Monday, March 11, 2024
New York City hits employment record with 4.7 million jobs
N.J. Burkett has more on Mayor Adams' announcement on employment in the city.

NEW YORK CITY (WABC) -- New York City's mayor is touting another all-time high for the total number of jobs ever in city history - a major bounce back since the height of the pandemic, but there's still more work to be done, particularly in the Black community where the unemployment rate is still high.



There are now more people working in New York City than ever before.
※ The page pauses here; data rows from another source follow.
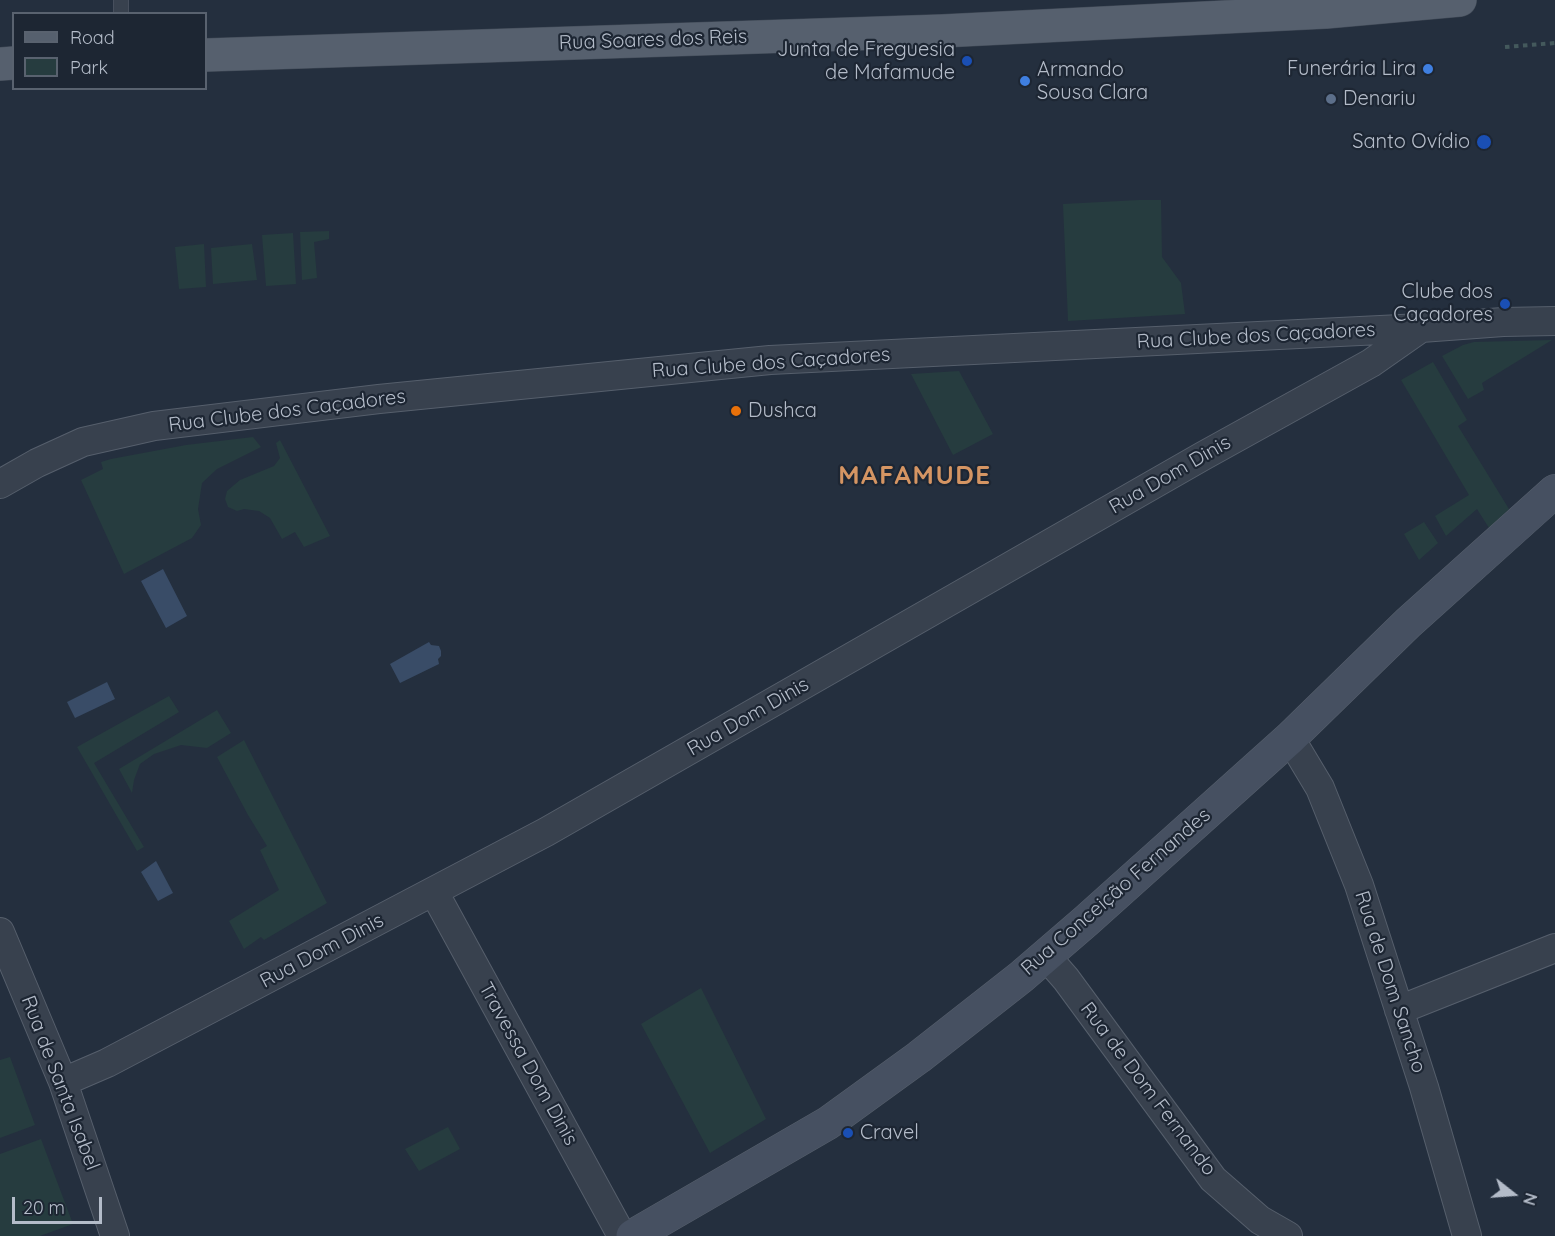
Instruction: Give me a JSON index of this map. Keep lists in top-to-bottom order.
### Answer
{
  "streets": {
    "main road": ["Rua Soares dos Reis", "Rua Conceição Fernandes"],
    "street": [
      "Rua Clube dos Caçadores",
      "Rua Dom Dinis",
      "Rua de Dom Sancho",
      "Travessa Dom Dinis",
      "Rua de Santa Isabel",
      "Rua de Dom Fernando"
    ]
  },
  "crossings": [
    ["Rua Clube dos Caçadores", "Rua Dom Dinis"],
    ["Rua Dom Dinis", "Travessa Dom Dinis"],
    ["Rua Dom Dinis", "Rua de Santa Isabel"],
    ["Rua Conceição Fernandes", "Rua de Dom Sancho"],
    ["Rua Conceição Fernandes", "Rua de Dom Fernando"]
  ],
  "districts": ["MAFAMUDE"],
  "places": [
    "Junta de Freguesia de Mafamude",
    "Funerária Lira",
    "Armando Sousa Clara",
    "Denariu",
    "Santo Ovídio",
    "Clube dos Caçadores",
    "Dushca",
    "Cravel"
  ],
  "legend": ["Road", "Park"],
  "scale_bar": "20 m",
  "north": "right"
}
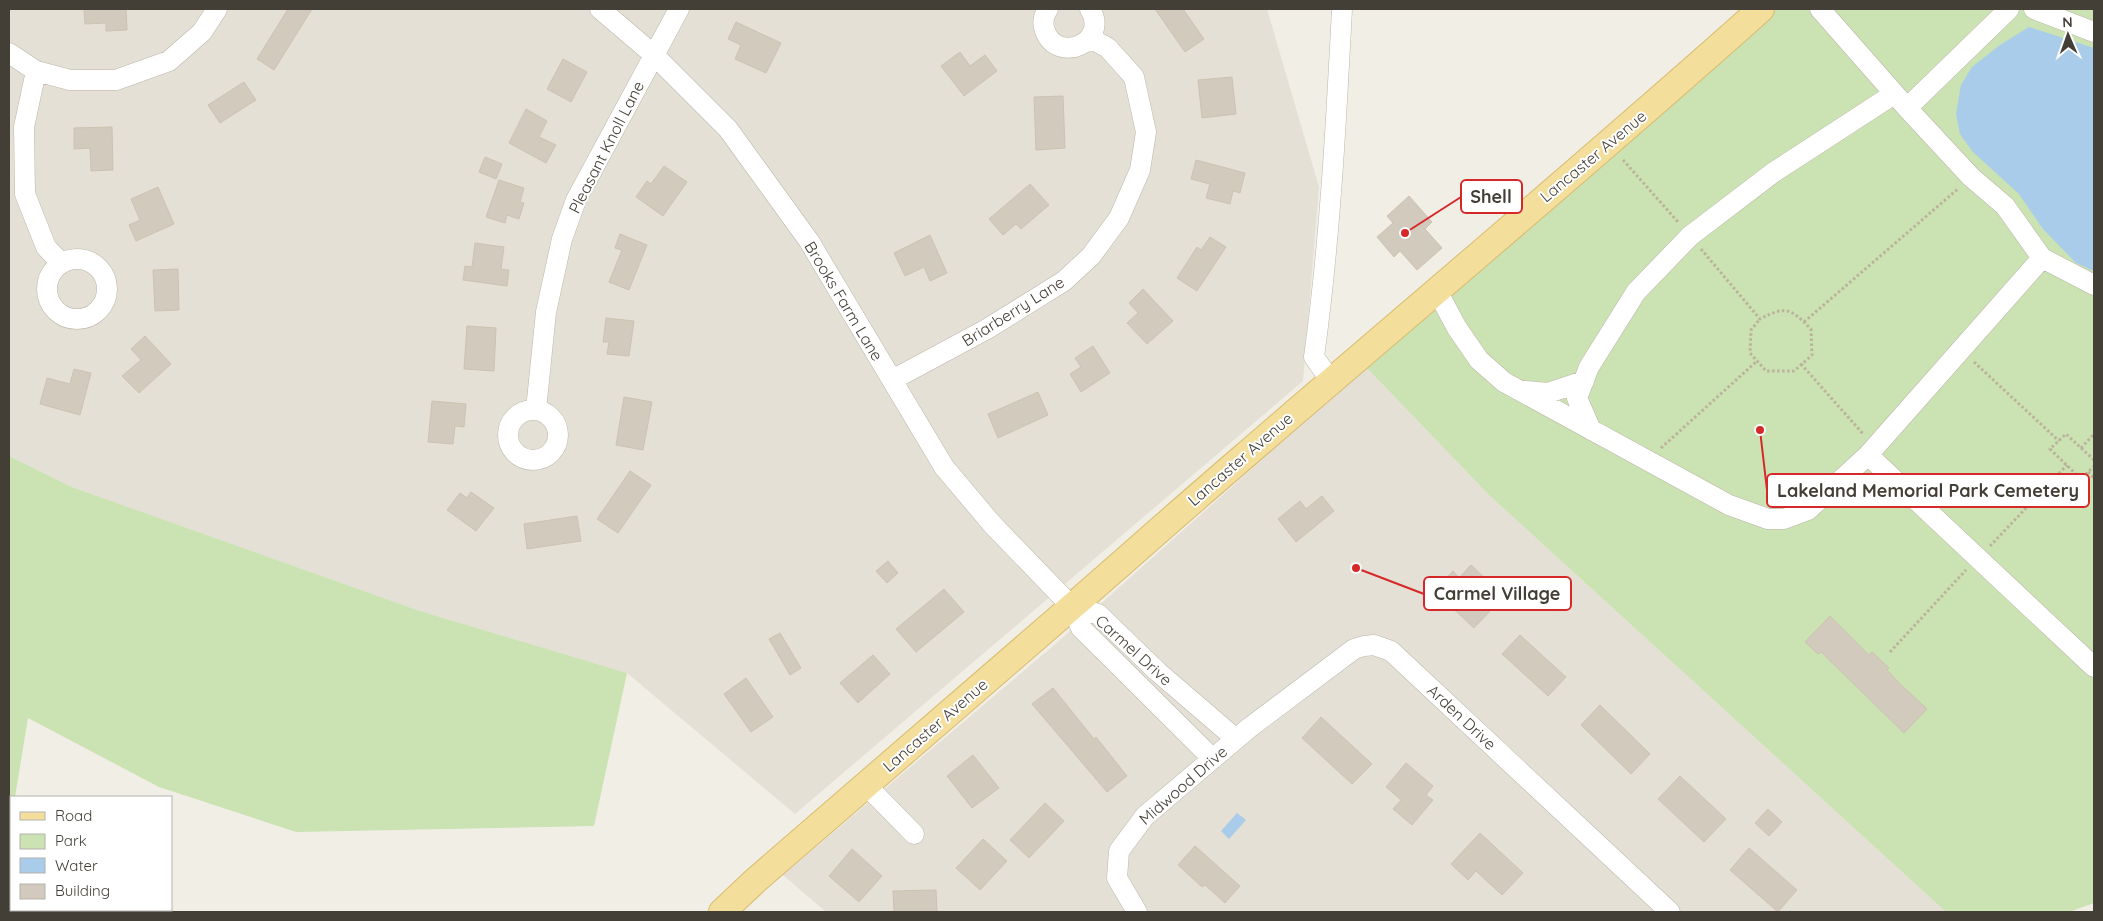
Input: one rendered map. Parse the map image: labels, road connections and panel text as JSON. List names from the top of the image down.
{
  "streets": {
    "main road": ["Lancaster Avenue"],
    "street": [
      "Pleasant Knoll Lane",
      "Brooks Farm Lane",
      "Briarberry Lane",
      "Carmel Drive",
      "Arden Drive",
      "Midwood Drive"
    ]
  },
  "crossings": [
    ["Pleasant Knoll Lane", "Brooks Farm Lane"],
    ["Lancaster Avenue", "Brooks Farm Lane"],
    ["Lancaster Avenue", "Carmel Drive"],
    ["Brooks Farm Lane", "Briarberry Lane"],
    ["Brooks Farm Lane", "Carmel Drive"],
    ["Carmel Drive", "Arden Drive"],
    ["Carmel Drive", "Midwood Drive"],
    ["Arden Drive", "Midwood Drive"]
  ],
  "places": ["Shell", "Lakeland Memorial Park Cemetery", "Carmel Village"],
  "legend": [
    "Road",
    "Park",
    "Water",
    "Building"
  ],
  "north": "top"
}
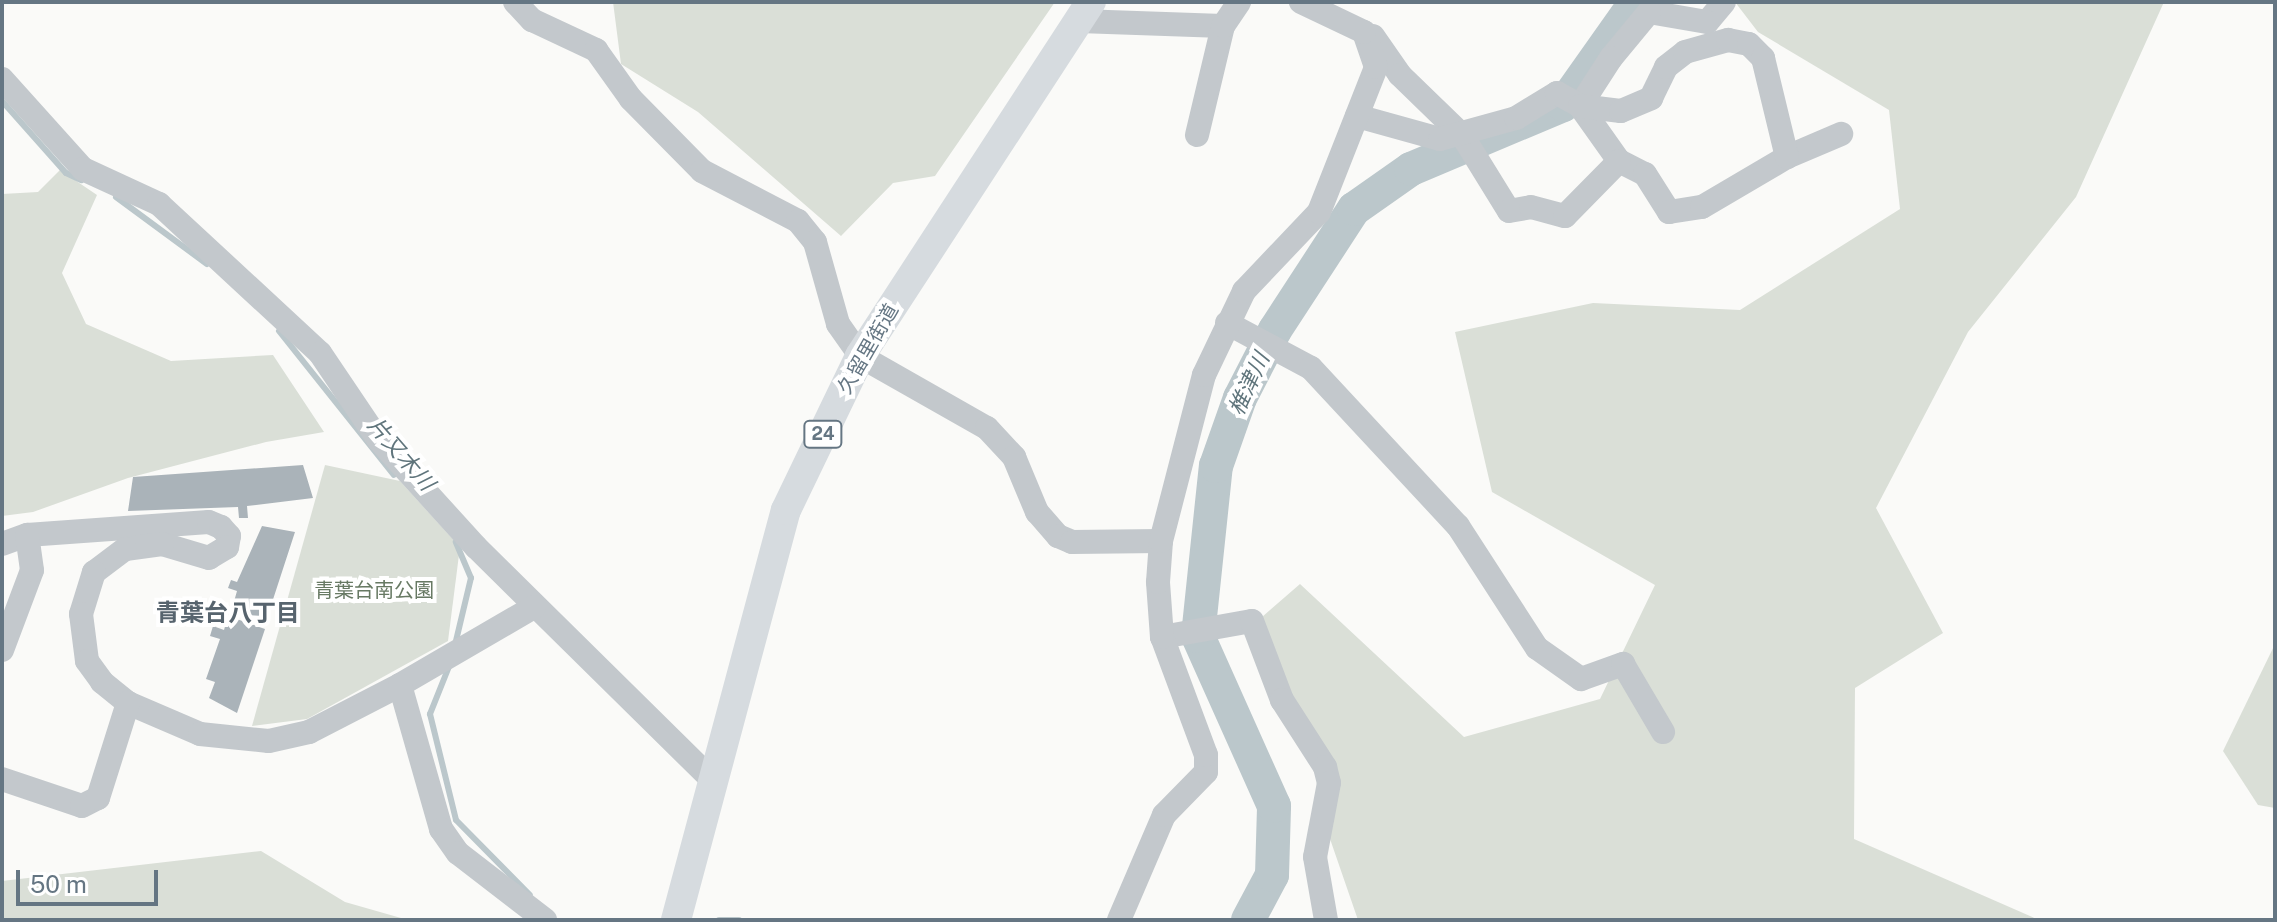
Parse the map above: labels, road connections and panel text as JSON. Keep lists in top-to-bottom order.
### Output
{
  "streets": {
    "main road": ["久留里街道", "24"]
  },
  "districts": ["青葉台八丁目"],
  "water": ["椎津川", "片又木川"],
  "parks": ["青葉台南公園"],
  "scale_bar": "50 m"
}
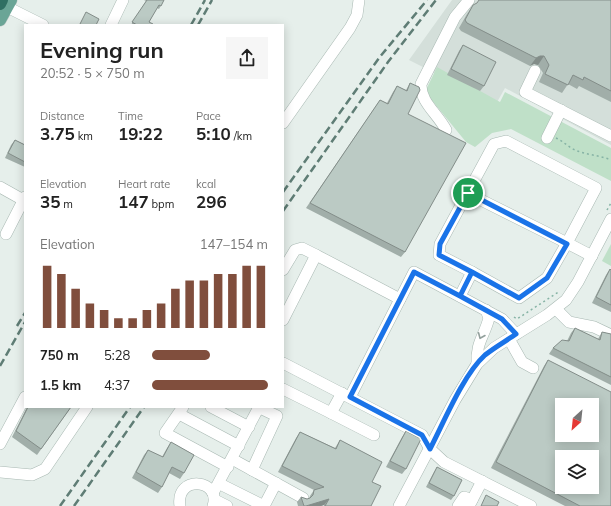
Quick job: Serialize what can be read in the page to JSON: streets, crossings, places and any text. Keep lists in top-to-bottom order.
{
  "north": "bottom left",
  "page": {
    "heading": ["Evening run", "20:52 · 5 × 750 m"],
    "stats": [
      ["Distance", "3.75 km"],
      ["Time", "19:22"],
      ["Pace", "5:10 /km"],
      ["Elevation", "35 m"],
      ["Heart rate", "147 bpm"],
      ["kcal", "296"]
    ],
    "chart": ["Elevation", "147–154 m"],
    "list": [
      {
        "name": "750 m",
        "note": "5:28"
      },
      {
        "name": "1.5 km",
        "note": "4:37"
      }
    ]
  }
}
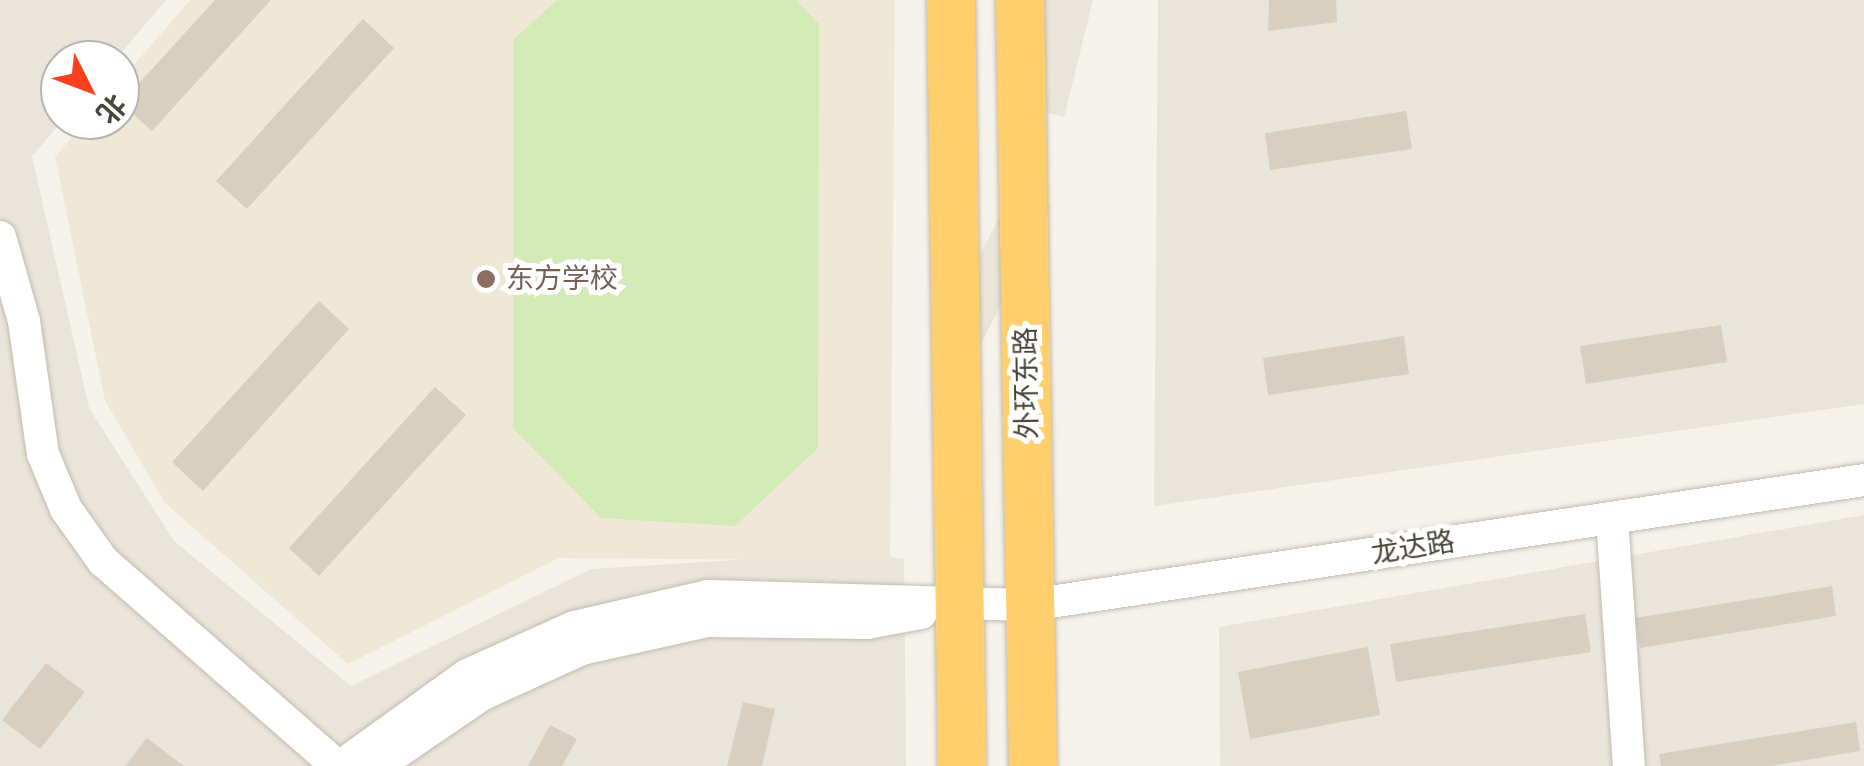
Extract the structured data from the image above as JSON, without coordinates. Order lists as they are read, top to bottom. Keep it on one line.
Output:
{"streets":{"highway":["外环东路"],"street":["龙达路"]},"crossings":[["外环东路","龙达路"]],"places":["东方学校"],"north":"bottom right"}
From bagel bakers to white collar office workers.



More people are using mass transit now than at any time since the pandemic. City officials say there are now 4.7 million jobs in the city-an all-time high.



"This is the highest number of jobs in New York City history," Mayor Eric Adams said. "More jobs than ever before! And nearly 300,000 of those jobs were created in the two years this administration has been in office."



The mayor credits his administration's efforts to empower small businesses and to spread the word about job openings, but he admits that unemployment in the city's minority communities-specifically the Black community-is still too high.



"The goal is to create the opportunities, utilize our workforce centers and other apparatus to go into those communities that have historically been ignored and show them a pathway to employment," Adams said.



He says outreach in neighborhoods like Harlem and the South Bronx are paying off, but not quickly enough.



Just last week, Rev. Al Sharpton called out the high employment rate for Black New Yorkers, demanding more contracts for minority-owned businesses at a news conference Thursday in East Elmhurst, Queens, one of the hardest hit areas by the pandemic.


Sharpton is calling for more contracts for Black-owned businesses.


Business analyst Greg David says the city needs to do more.



"It's been a problem in New York for more than a decade," said David of Newmark School of Journalism, CUNY. "And our programs don't work very well, and they know it and they're trying to change it."



He says the gap between the Black unemployment rate and the white unemployment rate is only five percentage points.



"It was nine percentage points at its peak more than a year ago," David said. "So that's still a big gap. But now we have deteriorating data on the employment situation for LatinX workers."